◆ WORK INSTRUCTIONS:
#1 Using the post about Yellamma, please explain in one to three sentences why she will not stay in the house when Usha Aunty is away.
#2 According to the post about Yellamma, who does she claim sat right next to her on a bus?

She begs Uncle to not buy veggies on his own hereafter and instead send me to shop, so that I can learn to shop for household stuff. How kind!
She recently told Usha Aunty that she was very happy- I repeat she was very happy with me cooking every weekend. She was fearing that I would starve Pip, when I actually get to live with him.
She hates me calling Usha Aunty and often dictates that I should call her mom.
Usha Aunty has her fair share, actually more than fair share of trouble with her. When she instructs Yellamma to clean the garden, Yellamma who has powers to read stars retorts back that she would do it two days later because the starts are not good to cut grass today.
Remove the weeds- not when the marriage fixed.
In fact I think Yellamma is Usha’s mother in law also. The other day, I heard her shouting at Usha Aunty for wasting some vegetables, that hadn’t been cooked until then. The other day she was having a conversation with the maid from the neighbour’s house. We overheard her tell her,”Madam hardly cooks at home. She buys food most of them time from hotels.”
–This is when Usha Aunty cooks for her, even if she is invited for lunch outside.
She once very convincly shouted at the postman for a bringing a letter that was addressed to “Ananthalakshmi”. Usha Aunty thankfully caught the poor guy who was terrorized by then on time to get my letter. Yellamma was upset no one had told her my real name.
Yellamma will not stay in the house when Usha Aunty is not in station, because she very shyly says,”How can I stay in the house, when only Sir is there”!!!!!!
Yellamma also jumps the gate when there is no key around.
She has traveled with forest brigand Veerappan in the same bus, in fact he was sitting right next to her(or so she claims).She has certified that he was a very good man.
Think I need to beat up Pip. He has told her to take care of me.
Usha Aunty’s greatest dream is to donate Yellamma away to any willing family for free. She often thinks of given her a long period of paid leave. But every morning(rather afternoon) begins with waiting for Yellamma. Munni faithfully waits to be beaten up by her. I wait for her every weekend, to see her walk in, chewing her betel leaves for the much needed laffs for a relaxing weekend.
This is a post I started writing after Pip and my parents left.
Today is my first day if being truly alone after Pip left. My parents stayed back for a while. My mum continued to stay long after my dad left. She left yesterday and now am truly back to square one.

◆ INFORMATION SHOWN:

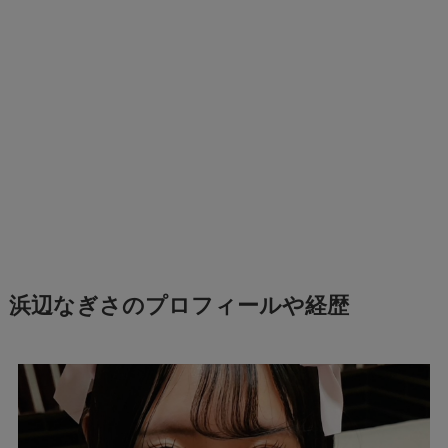
浜辺なぎさのプロフィールや経歴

◆ SOLUTIONS TO THE TASKS:
#1 Yellamma won't stay in the house when Usha Aunty is out of station because, as she shyly puts it, she can't stay there when only Sir is in the house.

#2 The forest brigand Veerappan.